- Electronics engineering source data
========================

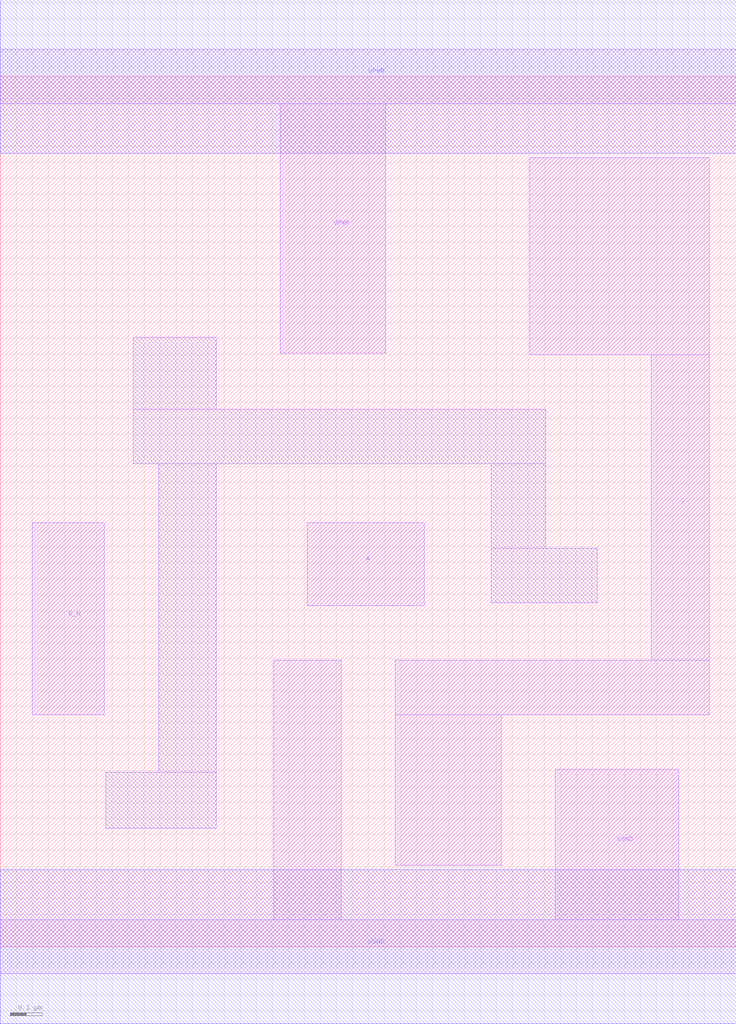
<source format=lef>
# Copyright 2020 The SkyWater PDK Authors
#
# Licensed under the Apache License, Version 2.0 (the "License");
# you may not use this file except in compliance with the License.
# You may obtain a copy of the License at
#
#     https://www.apache.org/licenses/LICENSE-2.0
#
# Unless required by applicable law or agreed to in writing, software
# distributed under the License is distributed on an "AS IS" BASIS,
# WITHOUT WARRANTIES OR CONDITIONS OF ANY KIND, either express or implied.
# See the License for the specific language governing permissions and
# limitations under the License.
#
# SPDX-License-Identifier: Apache-2.0

VERSION 5.5 ;
NAMESCASESENSITIVE ON ;
BUSBITCHARS "[]" ;
DIVIDERCHAR "/" ;
MACRO sky130_fd_sc_hd__nor2b_1
  CLASS CORE ;
  SOURCE USER ;
  ORIGIN  0.000000  0.000000 ;
  SIZE  2.300000 BY  2.720000 ;
  SYMMETRY X Y R90 ;
  SITE unithd ;
  PIN A
    ANTENNAGATEAREA  0.247500 ;
    DIRECTION INPUT ;
    USE SIGNAL ;
    PORT
      LAYER li1 ;
        RECT 0.960000 1.065000 1.325000 1.325000 ;
    END
  END A
  PIN B_N
    ANTENNAGATEAREA  0.126000 ;
    DIRECTION INPUT ;
    USE SIGNAL ;
    PORT
      LAYER li1 ;
        RECT 0.100000 0.725000 0.325000 1.325000 ;
    END
  END B_N
  PIN Y
    ANTENNADIFFAREA  0.435500 ;
    DIRECTION OUTPUT ;
    USE SIGNAL ;
    PORT
      LAYER li1 ;
        RECT 1.235000 0.255000 1.565000 0.725000 ;
        RECT 1.235000 0.725000 2.215000 0.895000 ;
        RECT 1.655000 1.850000 2.215000 2.465000 ;
        RECT 2.035000 0.895000 2.215000 1.850000 ;
    END
  END Y
  PIN VGND
    DIRECTION INOUT ;
    SHAPE ABUTMENT ;
    USE GROUND ;
    PORT
      LAYER li1 ;
        RECT 0.000000 -0.085000 2.300000 0.085000 ;
        RECT 0.855000  0.085000 1.065000 0.895000 ;
        RECT 1.735000  0.085000 2.120000 0.555000 ;
    END
    PORT
      LAYER met1 ;
        RECT 0.000000 -0.240000 2.300000 0.240000 ;
    END
  END VGND
  PIN VPWR
    DIRECTION INOUT ;
    SHAPE ABUTMENT ;
    USE POWER ;
    PORT
      LAYER li1 ;
        RECT 0.000000 2.635000 2.300000 2.805000 ;
        RECT 0.875000 1.855000 1.205000 2.635000 ;
    END
    PORT
      LAYER met1 ;
        RECT 0.000000 2.480000 2.300000 2.960000 ;
    END
  END VPWR
  OBS
    LAYER li1 ;
      RECT 0.330000 0.370000 0.675000 0.545000 ;
      RECT 0.415000 1.510000 1.705000 1.680000 ;
      RECT 0.415000 1.680000 0.675000 1.905000 ;
      RECT 0.495000 0.545000 0.675000 1.510000 ;
      RECT 1.535000 1.075000 1.865000 1.245000 ;
      RECT 1.535000 1.245000 1.705000 1.510000 ;
  END
END sky130_fd_sc_hd__nor2b_1
END LIBRARY

</source>
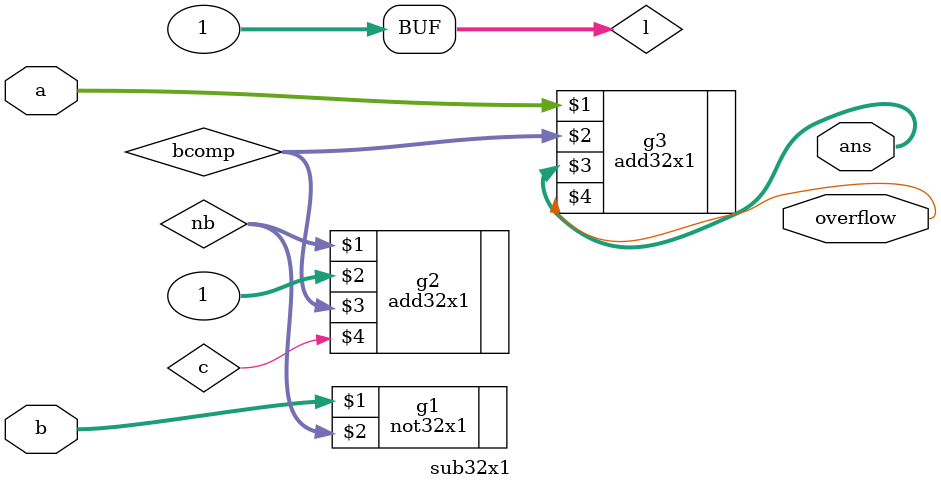
<source format=v>
`timescale 1ns / 1ps

module sub32x1(
  input signed [31:0]a,
  input signed [31:0]b,
  output signed [31:0]ans,
  output overflow);

  wire [31:0]nb;
  not32x1 g1(b,nb);

  wire [31:0]l;
  assign l=32'b1;

  wire [31:0]bcomp;
  add32x1 g2(nb,l,bcomp,c);

  add32x1 g3(a,bcomp,ans,overflow);

endmodule
</source>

========================

- WHAT YOU SHOULD DO
Retype the data above exactly; pictures are not part of the copy.

- WRITTEN REPLY
<source format=lef>
# Copyright 2020 The SkyWater PDK Authors
#
# Licensed under the Apache License, Version 2.0 (the "License");
# you may not use this file except in compliance with the License.
# You may obtain a copy of the License at
#
#     https://www.apache.org/licenses/LICENSE-2.0
#
# Unless required by applicable law or agreed to in writing, software
# distributed under the License is distributed on an "AS IS" BASIS,
# WITHOUT WARRANTIES OR CONDITIONS OF ANY KIND, either express or implied.
# See the License for the specific language governing permissions and
# limitations under the License.
#
# SPDX-License-Identifier: Apache-2.0

VERSION 5.5 ;
NAMESCASESENSITIVE ON ;
BUSBITCHARS "[]" ;
DIVIDERCHAR "/" ;
MACRO sky130_fd_sc_hd__nor2b_1
  CLASS CORE ;
  SOURCE USER ;
  ORIGIN  0.000000  0.000000 ;
  SIZE  2.300000 BY  2.720000 ;
  SYMMETRY X Y R90 ;
  SITE unithd ;
  PIN A
    ANTENNAGATEAREA  0.247500 ;
    DIRECTION INPUT ;
    USE SIGNAL ;
    PORT
      LAYER li1 ;
        RECT 0.960000 1.065000 1.325000 1.325000 ;
    END
  END A
  PIN B_N
    ANTENNAGATEAREA  0.126000 ;
    DIRECTION INPUT ;
    USE SIGNAL ;
    PORT
      LAYER li1 ;
        RECT 0.100000 0.725000 0.325000 1.325000 ;
    END
  END B_N
  PIN Y
    ANTENNADIFFAREA  0.435500 ;
    DIRECTION OUTPUT ;
    USE SIGNAL ;
    PORT
      LAYER li1 ;
        RECT 1.235000 0.255000 1.565000 0.725000 ;
        RECT 1.235000 0.725000 2.215000 0.895000 ;
        RECT 1.655000 1.850000 2.215000 2.465000 ;
        RECT 2.035000 0.895000 2.215000 1.850000 ;
    END
  END Y
  PIN VGND
    DIRECTION INOUT ;
    SHAPE ABUTMENT ;
    USE GROUND ;
    PORT
      LAYER li1 ;
        RECT 0.000000 -0.085000 2.300000 0.085000 ;
        RECT 0.855000  0.085000 1.065000 0.895000 ;
        RECT 1.735000  0.085000 2.120000 0.555000 ;
    END
    PORT
      LAYER met1 ;
        RECT 0.000000 -0.240000 2.300000 0.240000 ;
    END
  END VGND
  PIN VPWR
    DIRECTION INOUT ;
    SHAPE ABUTMENT ;
    USE POWER ;
    PORT
      LAYER li1 ;
        RECT 0.000000 2.635000 2.300000 2.805000 ;
        RECT 0.875000 1.855000 1.205000 2.635000 ;
    END
    PORT
      LAYER met1 ;
        RECT 0.000000 2.480000 2.300000 2.960000 ;
    END
  END VPWR
  OBS
    LAYER li1 ;
      RECT 0.330000 0.370000 0.675000 0.545000 ;
      RECT 0.415000 1.510000 1.705000 1.680000 ;
      RECT 0.415000 1.680000 0.675000 1.905000 ;
      RECT 0.495000 0.545000 0.675000 1.510000 ;
      RECT 1.535000 1.075000 1.865000 1.245000 ;
      RECT 1.535000 1.245000 1.705000 1.510000 ;
  END
END sky130_fd_sc_hd__nor2b_1
END LIBRARY

</source>
<source format=v>
`timescale 1ns / 1ps

module sub32x1(
  input signed [31:0]a,
  input signed [31:0]b,
  output signed [31:0]ans,
  output overflow);

  wire [31:0]nb;
  not32x1 g1(b,nb);

  wire [31:0]l;
  assign l=32'b1;

  wire [31:0]bcomp;
  add32x1 g2(nb,l,bcomp,c);

  add32x1 g3(a,bcomp,ans,overflow);

endmodule
</source>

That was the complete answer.